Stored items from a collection
=== Begin Enclosure ===

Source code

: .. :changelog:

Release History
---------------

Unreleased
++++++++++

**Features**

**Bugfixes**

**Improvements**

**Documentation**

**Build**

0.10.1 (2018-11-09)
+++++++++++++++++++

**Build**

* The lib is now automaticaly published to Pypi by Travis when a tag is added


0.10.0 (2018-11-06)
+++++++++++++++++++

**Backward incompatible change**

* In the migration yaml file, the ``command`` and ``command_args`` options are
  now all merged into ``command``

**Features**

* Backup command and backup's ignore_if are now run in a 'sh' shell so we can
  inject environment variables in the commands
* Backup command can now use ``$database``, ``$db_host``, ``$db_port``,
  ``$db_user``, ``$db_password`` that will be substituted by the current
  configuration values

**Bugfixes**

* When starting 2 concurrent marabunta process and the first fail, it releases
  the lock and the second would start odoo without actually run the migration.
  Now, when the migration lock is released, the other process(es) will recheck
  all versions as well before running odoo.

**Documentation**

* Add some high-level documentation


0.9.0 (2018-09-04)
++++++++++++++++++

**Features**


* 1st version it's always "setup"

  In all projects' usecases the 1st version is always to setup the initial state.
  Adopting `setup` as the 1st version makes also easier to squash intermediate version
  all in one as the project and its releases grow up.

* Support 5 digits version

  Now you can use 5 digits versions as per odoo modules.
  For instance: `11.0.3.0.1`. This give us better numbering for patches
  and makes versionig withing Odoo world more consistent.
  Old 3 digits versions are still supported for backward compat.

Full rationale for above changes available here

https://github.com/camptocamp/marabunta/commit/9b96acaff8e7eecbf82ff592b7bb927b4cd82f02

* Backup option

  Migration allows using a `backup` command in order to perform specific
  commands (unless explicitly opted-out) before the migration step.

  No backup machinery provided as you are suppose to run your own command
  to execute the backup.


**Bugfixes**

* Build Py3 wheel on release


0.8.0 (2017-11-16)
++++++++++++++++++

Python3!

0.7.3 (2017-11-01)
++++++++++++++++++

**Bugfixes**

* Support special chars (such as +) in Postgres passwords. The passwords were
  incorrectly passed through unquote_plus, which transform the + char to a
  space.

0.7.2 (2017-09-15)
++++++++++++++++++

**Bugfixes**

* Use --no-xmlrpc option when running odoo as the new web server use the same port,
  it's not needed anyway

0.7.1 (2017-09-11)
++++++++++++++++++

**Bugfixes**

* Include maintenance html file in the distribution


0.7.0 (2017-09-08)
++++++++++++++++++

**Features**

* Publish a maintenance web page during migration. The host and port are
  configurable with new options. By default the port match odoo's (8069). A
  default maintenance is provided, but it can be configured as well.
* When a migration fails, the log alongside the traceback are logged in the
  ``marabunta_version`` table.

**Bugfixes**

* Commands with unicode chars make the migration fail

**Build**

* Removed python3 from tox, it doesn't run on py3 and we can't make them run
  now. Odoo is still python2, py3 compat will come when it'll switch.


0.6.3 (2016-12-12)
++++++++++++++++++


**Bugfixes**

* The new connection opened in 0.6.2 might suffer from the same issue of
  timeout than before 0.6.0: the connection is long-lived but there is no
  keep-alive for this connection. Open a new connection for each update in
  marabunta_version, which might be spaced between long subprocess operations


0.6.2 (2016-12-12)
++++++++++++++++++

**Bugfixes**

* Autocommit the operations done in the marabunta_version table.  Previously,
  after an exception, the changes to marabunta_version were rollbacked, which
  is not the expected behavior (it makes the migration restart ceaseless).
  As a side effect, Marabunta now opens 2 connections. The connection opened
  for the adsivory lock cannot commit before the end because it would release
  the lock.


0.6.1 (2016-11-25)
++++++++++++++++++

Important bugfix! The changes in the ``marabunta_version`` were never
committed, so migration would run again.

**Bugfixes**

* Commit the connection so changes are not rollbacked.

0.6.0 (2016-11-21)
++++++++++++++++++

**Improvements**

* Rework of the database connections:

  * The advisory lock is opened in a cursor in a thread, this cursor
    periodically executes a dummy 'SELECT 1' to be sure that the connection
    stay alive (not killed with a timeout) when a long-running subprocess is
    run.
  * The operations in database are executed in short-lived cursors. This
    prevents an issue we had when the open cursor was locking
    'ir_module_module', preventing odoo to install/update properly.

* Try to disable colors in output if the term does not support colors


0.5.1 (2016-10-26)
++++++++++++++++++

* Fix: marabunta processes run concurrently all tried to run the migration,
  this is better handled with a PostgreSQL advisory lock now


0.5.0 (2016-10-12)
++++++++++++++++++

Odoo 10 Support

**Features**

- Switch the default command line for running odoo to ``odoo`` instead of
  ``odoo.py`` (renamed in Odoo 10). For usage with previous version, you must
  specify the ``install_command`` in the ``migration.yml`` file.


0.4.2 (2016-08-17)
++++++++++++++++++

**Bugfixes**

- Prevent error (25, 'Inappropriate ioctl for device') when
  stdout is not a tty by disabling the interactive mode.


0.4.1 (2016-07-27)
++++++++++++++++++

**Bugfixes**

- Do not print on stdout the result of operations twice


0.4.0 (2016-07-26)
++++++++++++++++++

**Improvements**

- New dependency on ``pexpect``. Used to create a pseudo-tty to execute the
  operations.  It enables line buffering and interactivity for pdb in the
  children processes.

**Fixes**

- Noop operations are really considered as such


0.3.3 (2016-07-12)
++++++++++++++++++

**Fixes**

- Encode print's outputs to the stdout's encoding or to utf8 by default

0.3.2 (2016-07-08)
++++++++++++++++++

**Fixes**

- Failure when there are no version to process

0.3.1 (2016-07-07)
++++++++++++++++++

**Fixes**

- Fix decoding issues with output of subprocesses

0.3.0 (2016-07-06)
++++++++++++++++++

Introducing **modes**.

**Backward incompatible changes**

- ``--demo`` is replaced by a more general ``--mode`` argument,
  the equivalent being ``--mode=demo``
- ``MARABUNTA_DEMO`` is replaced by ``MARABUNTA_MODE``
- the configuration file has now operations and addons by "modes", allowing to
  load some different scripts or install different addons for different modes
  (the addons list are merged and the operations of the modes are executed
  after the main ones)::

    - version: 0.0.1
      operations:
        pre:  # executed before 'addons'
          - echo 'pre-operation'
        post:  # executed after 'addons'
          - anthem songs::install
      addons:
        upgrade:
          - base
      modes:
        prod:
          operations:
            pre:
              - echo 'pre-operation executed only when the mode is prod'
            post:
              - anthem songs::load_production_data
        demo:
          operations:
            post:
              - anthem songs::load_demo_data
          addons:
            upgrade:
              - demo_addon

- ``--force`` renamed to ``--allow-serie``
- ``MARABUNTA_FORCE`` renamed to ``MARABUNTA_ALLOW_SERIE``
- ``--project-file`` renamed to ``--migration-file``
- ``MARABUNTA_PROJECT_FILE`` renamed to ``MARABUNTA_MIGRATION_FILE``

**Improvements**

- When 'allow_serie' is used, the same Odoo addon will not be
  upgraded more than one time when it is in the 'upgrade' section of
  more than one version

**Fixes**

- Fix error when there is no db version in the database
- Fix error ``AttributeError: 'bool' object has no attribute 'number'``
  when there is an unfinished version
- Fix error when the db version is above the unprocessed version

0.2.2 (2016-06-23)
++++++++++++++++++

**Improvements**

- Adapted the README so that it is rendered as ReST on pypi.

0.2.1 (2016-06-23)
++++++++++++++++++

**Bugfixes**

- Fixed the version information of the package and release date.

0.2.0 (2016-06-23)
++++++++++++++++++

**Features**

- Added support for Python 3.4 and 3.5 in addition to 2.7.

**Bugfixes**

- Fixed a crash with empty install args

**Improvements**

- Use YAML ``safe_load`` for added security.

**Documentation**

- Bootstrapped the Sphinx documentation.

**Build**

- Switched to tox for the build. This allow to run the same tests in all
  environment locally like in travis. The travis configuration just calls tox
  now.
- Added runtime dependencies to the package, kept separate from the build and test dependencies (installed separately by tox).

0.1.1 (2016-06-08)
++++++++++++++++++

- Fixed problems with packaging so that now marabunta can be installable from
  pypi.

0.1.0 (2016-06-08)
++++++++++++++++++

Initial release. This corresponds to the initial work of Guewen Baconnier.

=== End Enclosure ===

### What is required
Pull out every line of the records that includes the string "digits".

### Written answer
* Support 5 digits version
  Now you can use 5 digits versions as per odoo modules.
  Old 3 digits versions are still supported for backward compat.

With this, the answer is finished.